Haha, I love these entries with lengthy rants about people I’ve never heard of.
True to your URL, Ed. You may be right about Kamp, but I came to the same conclusion as he. If Lizzie weren’t in it, there’d be nothing notable about it for me as a blogger and an observer of the blog medium
You are really losing credibility with these reviews of book reviews of yours where you prove to be far guiltier of the sins you purport others to have committed.
I went and read Kamp’s review. It was well considered and eminently fair. It is clear that he did read the book and gave it a fair hearing. You jump on irrelevancies, such as the use of the word snob in the titles of Kamp’s books, and then conclude that he’s probably an insufferable asshole. Now that’s really unfairly jumping to conclusions.
I happened to have read some sample entries from his film snob’s directory in Vanity Fair, and thought they were spot on and funny. I’m far more inclined now to read one of Kamp’s books than more of your hair-trigger tantrumy effusions.
Fantastic, Peter! Have fun with the snob books! While you’re at it, you may want to look into this interesting new thing the kids are all talking about these days called “satire.”
Now you try to backpedal from your failure by accusing me of being unable to recognize a satire. Of course I am quite capable of recognizing a satire, but only when it is intended as such and is successfully executed.
No backpedaling at all. Either you get the point of this post (as others here did) or you don’t. I wish you the finest reading experience possible with Mr. Kamp’s less sophisticated offerings.

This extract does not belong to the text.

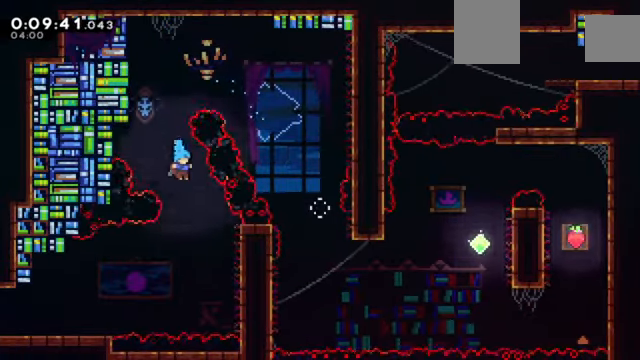
{"keys": ["c", "left"], "events": [[300, "right", "up"], [367, "c", "down"], [367, "left", "down"]]}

Yes, Peter, while I don’t think this is Ed’s BEST work, I do think you need to improve your reading comprehension:
“If the NYTBR has any good sense, it will have a team of security guards punch David Kamp in the face if he ever tries to set up a lunch meeting with Sam Tanenhaus or Dwight Garner again.”
C’mon.
The new purple color scheme is terrific for your resurrected blog, Ed. It matches your prose.